The C-Reactive Protein Kit for use on SPAPLUS is intended for the quantitative in vitro determination of C-reactive protein (CRP) concentration in serum. Measurement of C-reactive protein aids in evaluation of the amount of injury to body tissues and for evaluation of infection, tissue injury, and inflammatory disorders. This product is suitable for use on the SPAPLUS analyser.

Device Description

The C-Reactive Protein Kit for use on SPAPLUS is comprised of the following reagents:

Antiserum: Supplied in stabilised liquid form. Preservatives: 0.099% sodium azide, TRIS pH 8.0.

Calibrator and Controls: Pooled human serum, supplied in stabilised liquid form. Containing 0.099% sodium azide, as preservative. The concentration given on the quality control certificate has been obtained by comparison with the international reference standard ERM-DA474.

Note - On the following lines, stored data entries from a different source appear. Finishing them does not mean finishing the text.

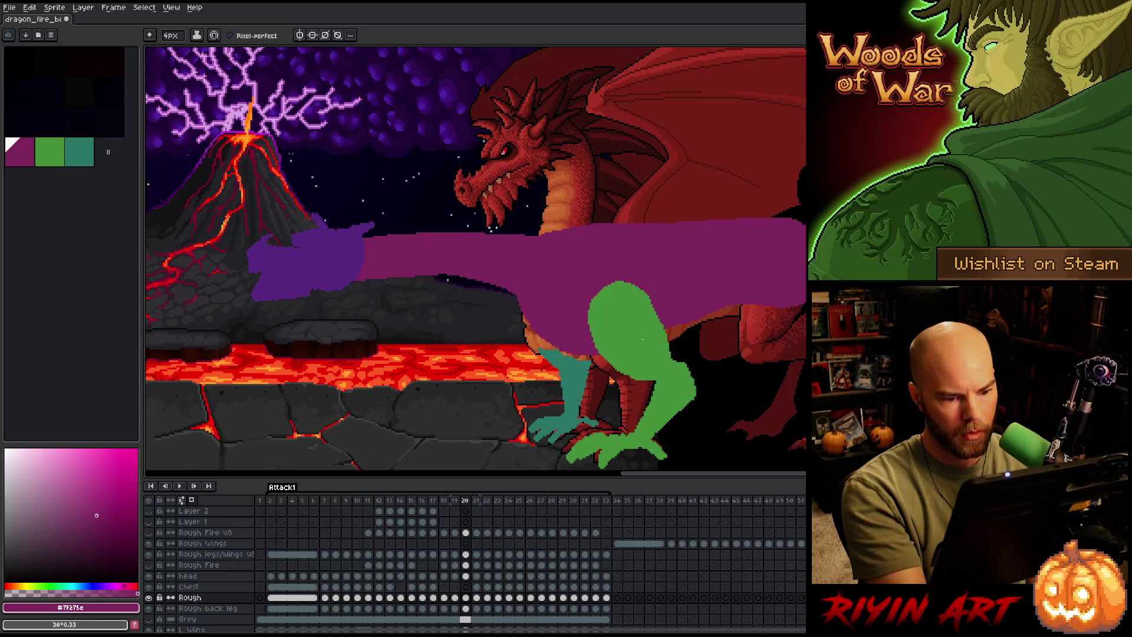
key(Right)
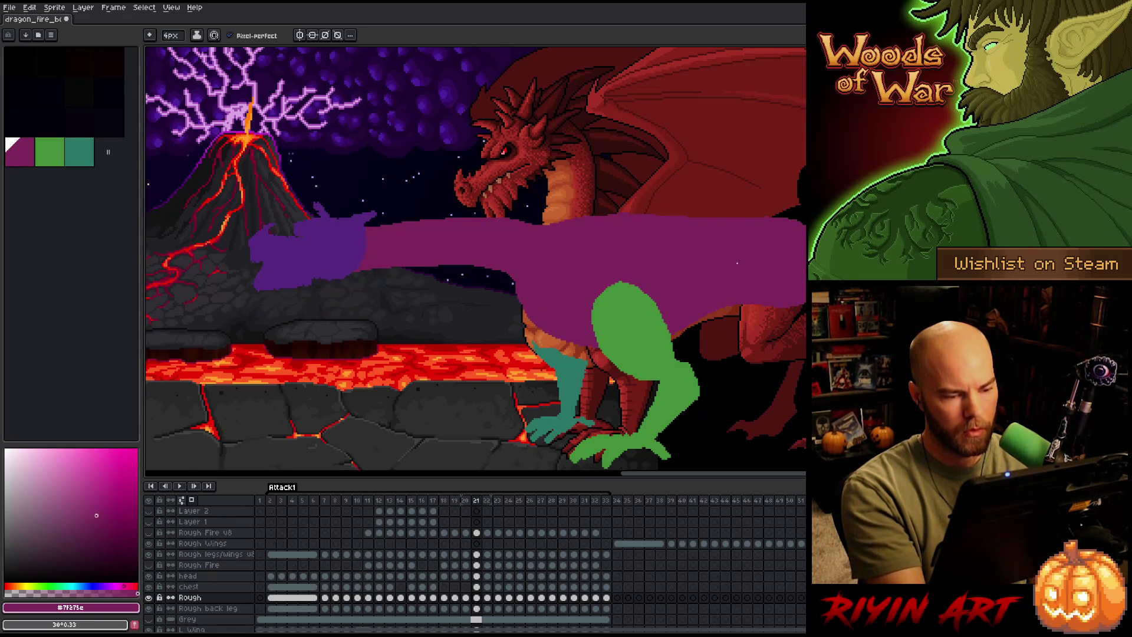
key(b)
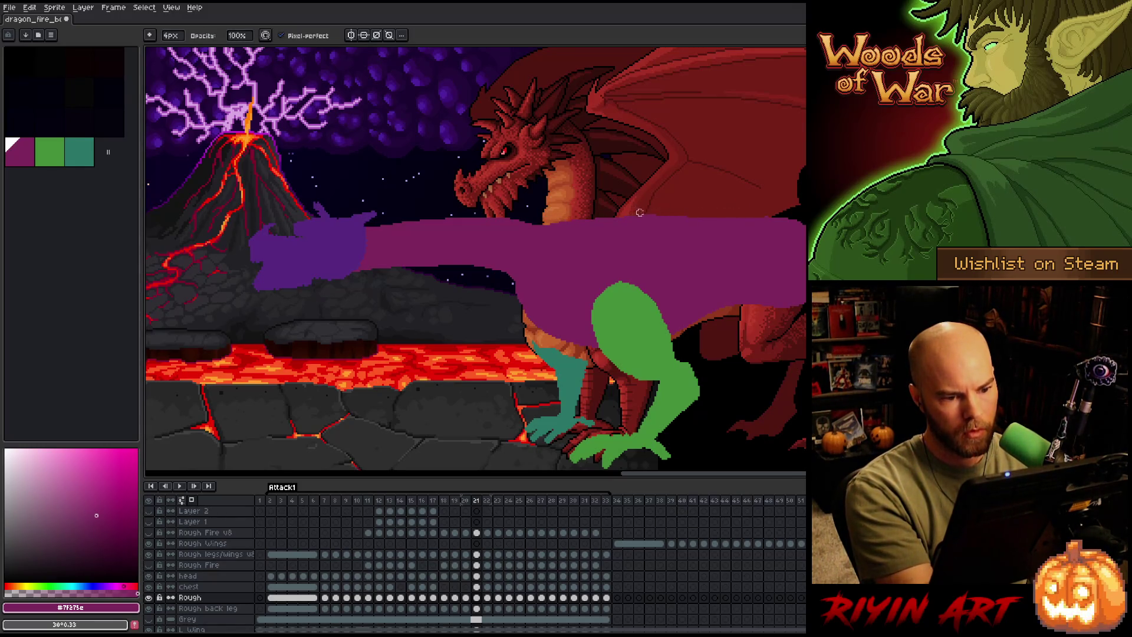
key(Left)
key(Right)
key(Right)
key(Left)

Reaction Buffer: Containing 0.099% sodium azide, TRIS pH 7.5 as preservatives.

AI/ML Overview

The provided document is a 510(k) premarket notification for a C-Reactive Protein Kit for use on the SPAPLUS analyzer. It details the device's intended use, comparison to a predicate device, and performance characteristics.

Here’s a breakdown of the acceptance criteria and the study that proves the device meets those criteria, based on the provided text:

1. Table of Acceptance Criteria and Reported Device Performance

Performance Characteristic	Acceptance Criteria	Reported Device Performance
Precision/Reproducibility
Total precision	%CV < 10%	All samples met: Sample 1 (8.4%), Sample 2 (7.1%), Sample 3 (2.5%), Sample 4 (1.8%)
Within-run precision	%CV < 5%	All samples met: Sample 1 (1.9%), Sample 2 (1.3%), Sample 3 (0.6%), Sample 4 (0.5%)
Between-run precision	%CV < 8%	All samples met: Sample 1 (4.5%), Sample 2 (3.8%), Sample 3 (1.9%), Sample 4 (1.8%)
Between-day precision	%CV < 8%	All samples met: Sample 1 (6.9%), Sample 2 (5.8%), Sample 3 (1.5%), Sample 4 (0.0%)
Linearity/Assay Reportable Range
%CV for each sample	≤8%	All samples met (highest %CV was 1.9%)
Allowable nonlinearity	± 10% (Implicitly met as no issues were reported and linearity was "assessed across the curve width at the standard sample dilution (1/1)")	Results met Acceptance criteria for CV<8%. (Nonlinearity explicitly stated as met)
Analytical Specificity (Interference Testing)
Non-interference claim	Mean results from spiked samples must be within 10% of the mean of control samples	Assay not affected by: Haemoglobin (5g/L), Bilirubin (200mg/L), Rheumatoid Factor (2417IU/mL), Intralipid (250mg/dL), and 14 therapeutic drugs.
Method Comparison with Predicate Device	Clinically concordant results (No specific numeric acceptance criteria for regression statistics provided, but clinical concordance is key)	99.6% of samples tested gave clinically concordant results.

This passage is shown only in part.